TO-DO ITEM » When you transcribe the lines below, keep every word the same and leave the pictures behind.

DATA TO USE »

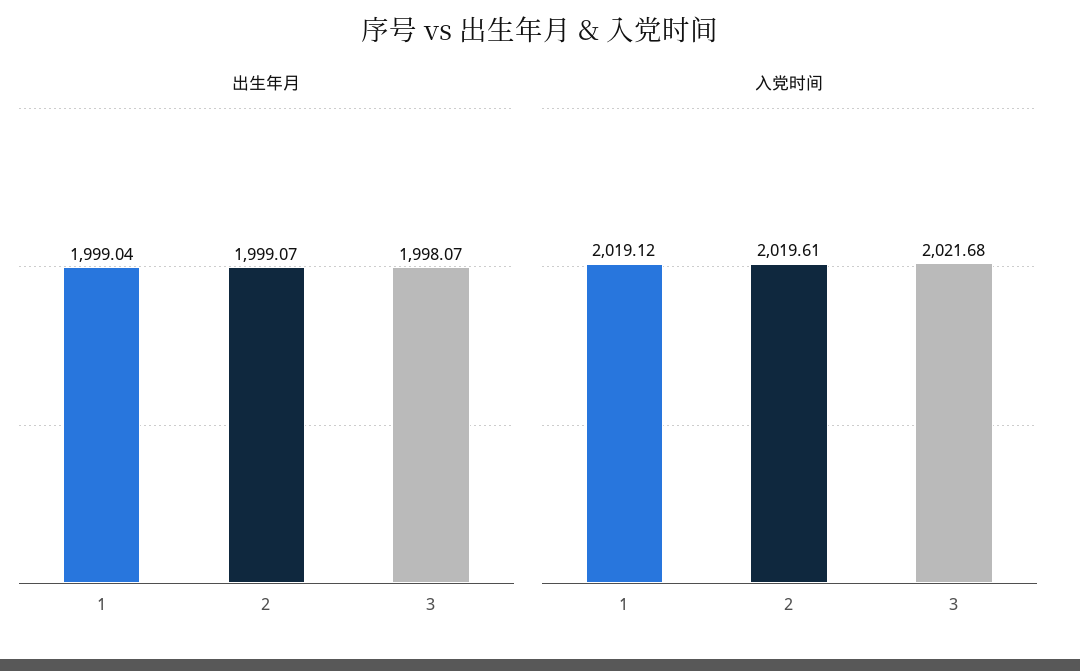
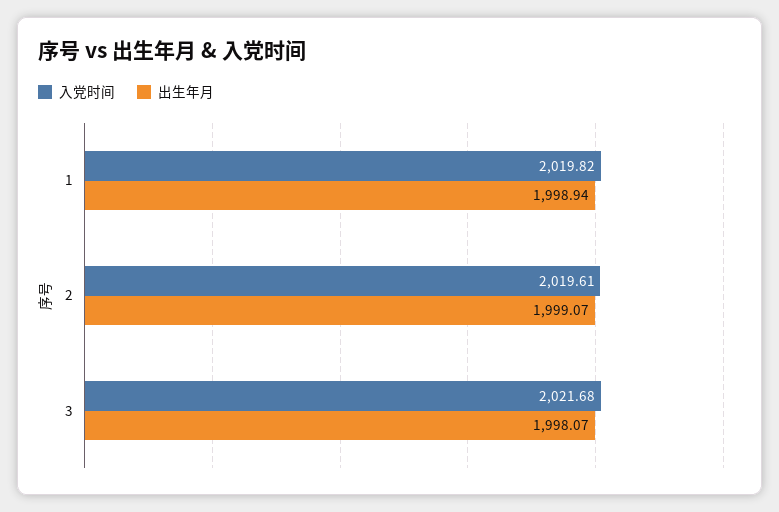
  {
    "出生年月": {
-     "1": 1999.04,
+     "1": 1998.94,
      "2": 1999.07,
      "3": 1998.07
    },
    "入党时间": {
-     "1": 2019.12,
+     "1": 2019.82,
      "2": 2019.61,
      "3": 2021.68
    }
  }

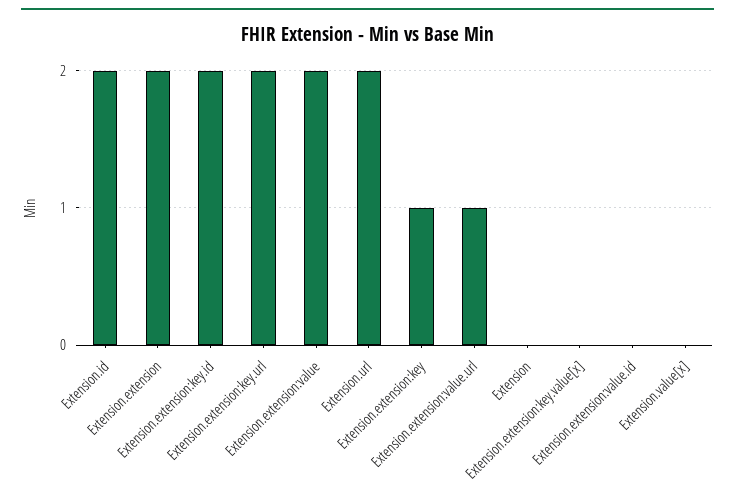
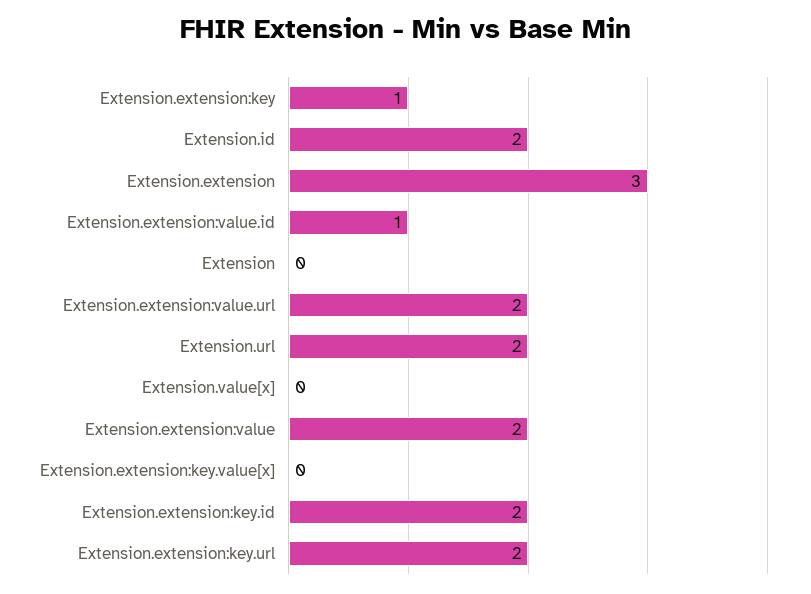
  {
    "Extension.id": 2,
-   "Extension.extension": 2,
+   "Extension.extension": 3,
    "Extension.extension:key.id": 2,
    "Extension.extension:key.url": 2,
    "Extension.extension:value": 2,
    "Extension.url": 2,
    "Extension.extension:key": 1,
-   "Extension.extension:value.url": 1,
+   "Extension.extension:value.url": 2,
    "Extension": 0,
    "Extension.extension:key.value[x]": 0,
-   "Extension.extension:value.id": 0,
+   "Extension.extension:value.id": 1,
    "Extension.value[x]": 0
  }

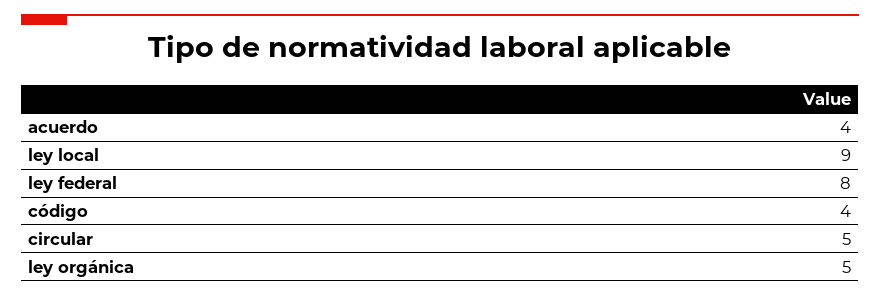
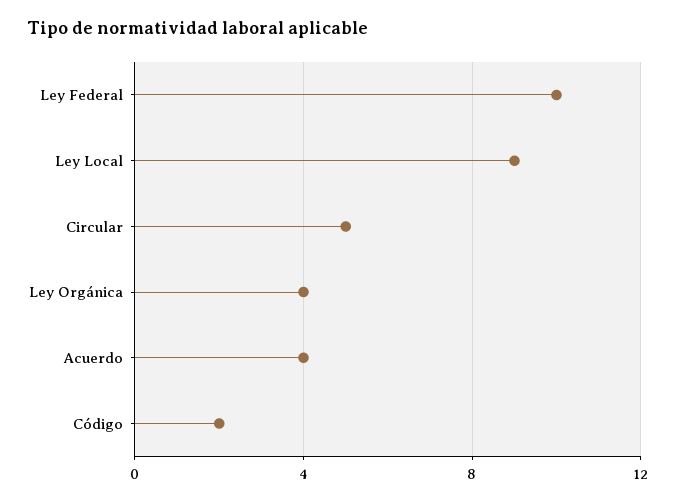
  {
    "acuerdo": 4,
    "ley local": 9,
-   "ley federal": 8,
+   "ley federal": 10,
-   "código": 4,
+   "código": 2,
    "circular": 5,
-   "ley orgánica": 5
+   "ley orgánica": 4
  }

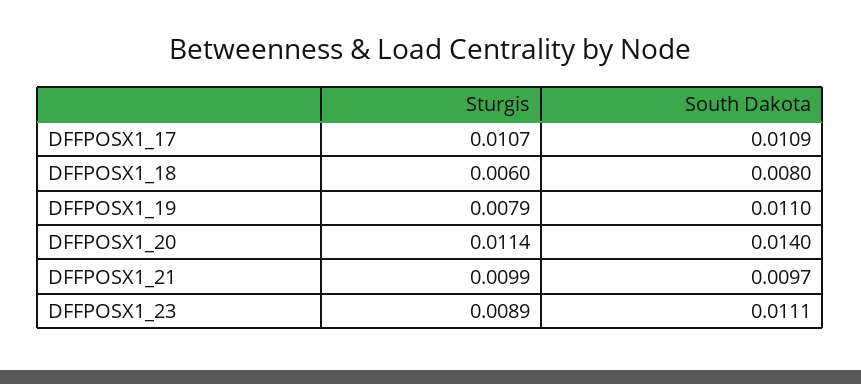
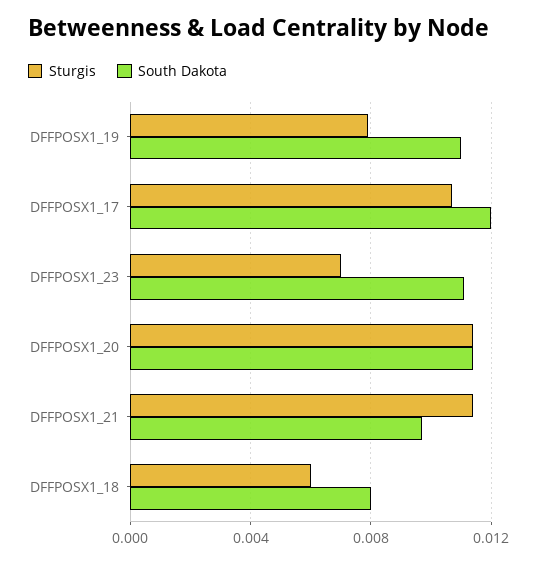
  {
    "Sturgis": {
      "DFFPOSX1_17": 0.0107,
      "DFFPOSX1_18": 0.006,
      "DFFPOSX1_19": 0.0079,
      "DFFPOSX1_20": 0.0114,
-     "DFFPOSX1_21": 0.0099,
+     "DFFPOSX1_21": 0.0115,
-     "DFFPOSX1_23": 0.0089
+     "DFFPOSX1_23": 0.007
    },
    "South Dakota": {
-     "DFFPOSX1_17": 0.0109,
+     "DFFPOSX1_17": 0.012,
      "DFFPOSX1_18": 0.008,
      "DFFPOSX1_19": 0.011,
-     "DFFPOSX1_20": 0.014,
+     "DFFPOSX1_20": 0.0115,
      "DFFPOSX1_21": 0.0097,
      "DFFPOSX1_23": 0.0111
    }
  }

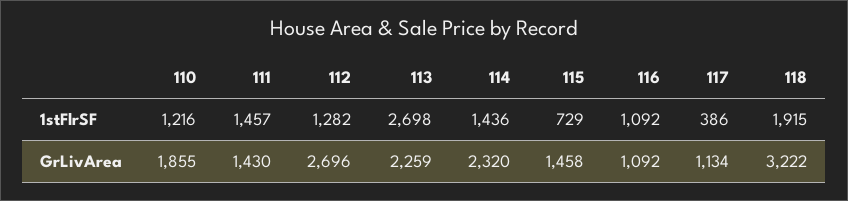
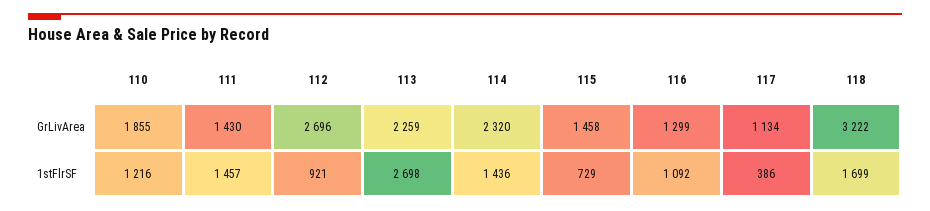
  {
    "110": {
      "1stFlrSF": 1216,
      "GrLivArea": 1855
    },
    "111": {
      "1stFlrSF": 1457,
      "GrLivArea": 1430
    },
    "112": {
-     "1stFlrSF": 1282,
+     "1stFlrSF": 921,
      "GrLivArea": 2696
    },
    "113": {
      "1stFlrSF": 2698,
      "GrLivArea": 2259
    },
    "114": {
      "1stFlrSF": 1436,
      "GrLivArea": 2320
    },
    "115": {
      "1stFlrSF": 729,
      "GrLivArea": 1458
    },
    "116": {
      "1stFlrSF": 1092,
-     "GrLivArea": 1092
+     "GrLivArea": 1299
    },
    "117": {
      "1stFlrSF": 386,
      "GrLivArea": 1134
    },
    "118": {
-     "1stFlrSF": 1915,
+     "1stFlrSF": 1699,
      "GrLivArea": 3222
    }
  }

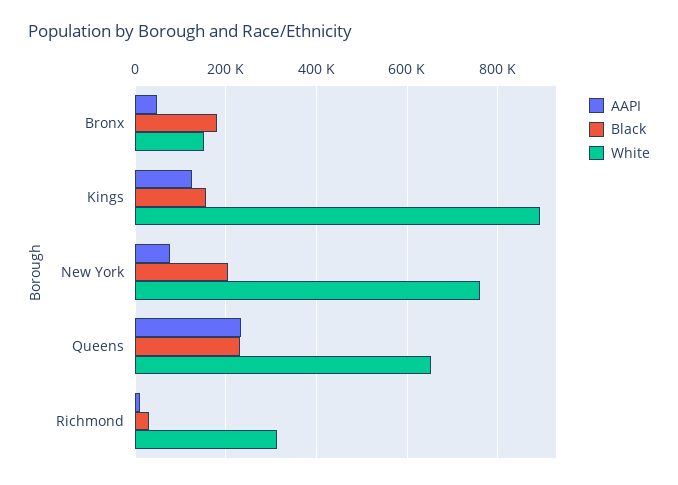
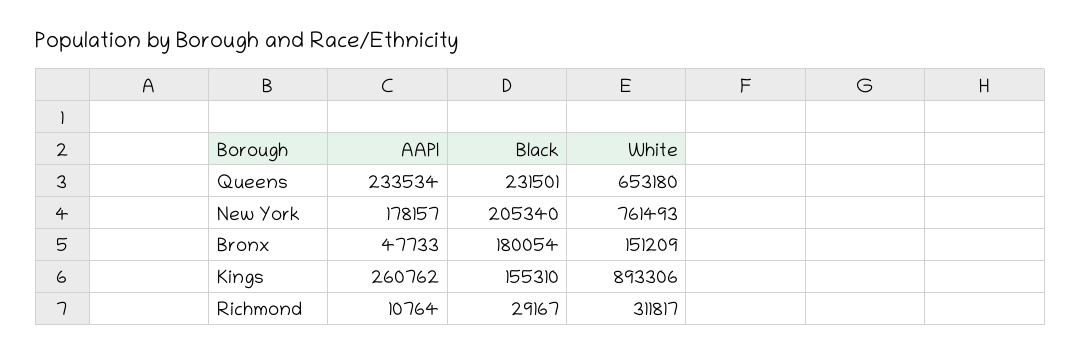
  {
    "AAPI": {
      "Bronx": 47733,
-     "Kings": 120000,
+     "Kings": 260762,
-     "New York": 80000,
+     "New York": 178157,
      "Queens": 233534,
      "Richmond": 10764
    },
    "Black": {
      "Bronx": 180054,
      "Kings": 155310,
      "New York": 205340,
      "Queens": 231501,
      "Richmond": 29167
    },
    "White": {
      "Bronx": 151209,
      "Kings": 893306,
      "New York": 761493,
      "Queens": 653180,
      "Richmond": 311817
    }
  }

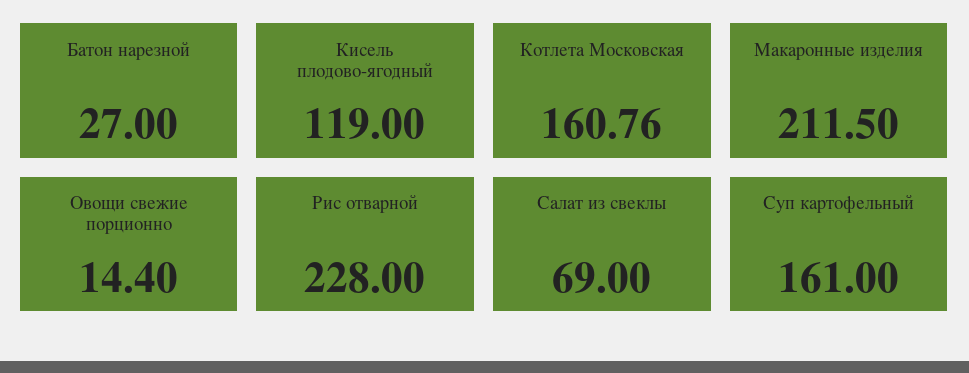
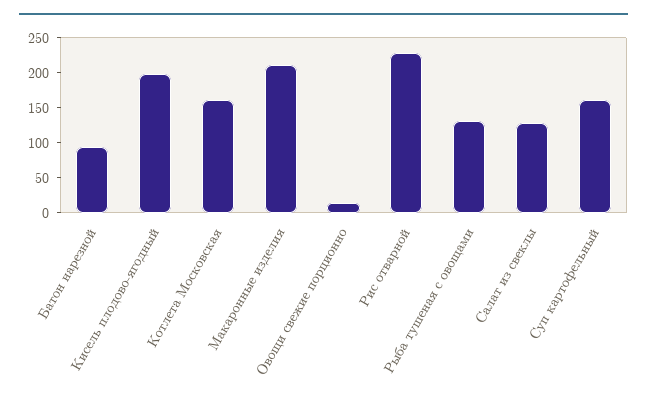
  {
-   "Батон нарезной": 27,
+   "Батон нарезной": 100,
-   "Кисель плодово-ягодный": 119,
+   "Кисель плодово-ягодный": 200,
    "Котлета Московская": 160.76,
    "Макаронные изделия": 211.5,
    "Овощи свежие порционно": 14.4,
    "Рис отварной": 228,
-   "Салат из свеклы": 69,
+   "Салат из свеклы": 125,
-   "Суп картофельный": 161
+   "Суп картофельный": 161,
+   "Рыба тушеная с овощами": 125
  }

OUTPUT FOR THIS TASK »
  {
    "出生年月": {
-     "1": 1999.04,
+     "1": 1998.94,
      "2": 1999.07,
      "3": 1998.07
    },
    "入党时间": {
-     "1": 2019.12,
+     "1": 2019.82,
      "2": 2019.61,
      "3": 2021.68
    }
  }

  {
    "Extension.id": 2,
-   "Extension.extension": 2,
+   "Extension.extension": 3,
    "Extension.extension:key.id": 2,
    "Extension.extension:key.url": 2,
    "Extension.extension:value": 2,
    "Extension.url": 2,
    "Extension.extension:key": 1,
-   "Extension.extension:value.url": 1,
+   "Extension.extension:value.url": 2,
    "Extension": 0,
    "Extension.extension:key.value[x]": 0,
-   "Extension.extension:value.id": 0,
+   "Extension.extension:value.id": 1,
    "Extension.value[x]": 0
  }

  {
    "acuerdo": 4,
    "ley local": 9,
-   "ley federal": 8,
+   "ley federal": 10,
-   "código": 4,
+   "código": 2,
    "circular": 5,
-   "ley orgánica": 5
+   "ley orgánica": 4
  }

  {
    "Sturgis": {
      "DFFPOSX1_17": 0.0107,
      "DFFPOSX1_18": 0.006,
      "DFFPOSX1_19": 0.0079,
      "DFFPOSX1_20": 0.0114,
-     "DFFPOSX1_21": 0.0099,
+     "DFFPOSX1_21": 0.0115,
-     "DFFPOSX1_23": 0.0089
+     "DFFPOSX1_23": 0.007
    },
    "South Dakota": {
-     "DFFPOSX1_17": 0.0109,
+     "DFFPOSX1_17": 0.012,
      "DFFPOSX1_18": 0.008,
      "DFFPOSX1_19": 0.011,
-     "DFFPOSX1_20": 0.014,
+     "DFFPOSX1_20": 0.0115,
      "DFFPOSX1_21": 0.0097,
      "DFFPOSX1_23": 0.0111
    }
  }

  {
    "110": {
      "1stFlrSF": 1216,
      "GrLivArea": 1855
    },
    "111": {
      "1stFlrSF": 1457,
      "GrLivArea": 1430
    },
    "112": {
-     "1stFlrSF": 1282,
+     "1stFlrSF": 921,
      "GrLivArea": 2696
    },
    "113": {
      "1stFlrSF": 2698,
      "GrLivArea": 2259
    },
    "114": {
      "1stFlrSF": 1436,
      "GrLivArea": 2320
    },
    "115": {
      "1stFlrSF": 729,
      "GrLivArea": 1458
    },
    "116": {
      "1stFlrSF": 1092,
-     "GrLivArea": 1092
+     "GrLivArea": 1299
    },
    "117": {
      "1stFlrSF": 386,
      "GrLivArea": 1134
    },
    "118": {
-     "1stFlrSF": 1915,
+     "1stFlrSF": 1699,
      "GrLivArea": 3222
    }
  }

  {
    "AAPI": {
      "Bronx": 47733,
-     "Kings": 120000,
+     "Kings": 260762,
-     "New York": 80000,
+     "New York": 178157,
      "Queens": 233534,
      "Richmond": 10764
    },
    "Black": {
      "Bronx": 180054,
      "Kings": 155310,
      "New York": 205340,
      "Queens": 231501,
      "Richmond": 29167
    },
    "White": {
      "Bronx": 151209,
      "Kings": 893306,
      "New York": 761493,
      "Queens": 653180,
      "Richmond": 311817
    }
  }

  {
-   "Батон нарезной": 27,
+   "Батон нарезной": 100,
-   "Кисель плодово-ягодный": 119,
+   "Кисель плодово-ягодный": 200,
    "Котлета Московская": 160.76,
    "Макаронные изделия": 211.5,
    "Овощи свежие порционно": 14.4,
    "Рис отварной": 228,
-   "Салат из свеклы": 69,
+   "Салат из свеклы": 125,
-   "Суп картофельный": 161
+   "Суп картофельный": 161,
+   "Рыба тушеная с овощами": 125
  }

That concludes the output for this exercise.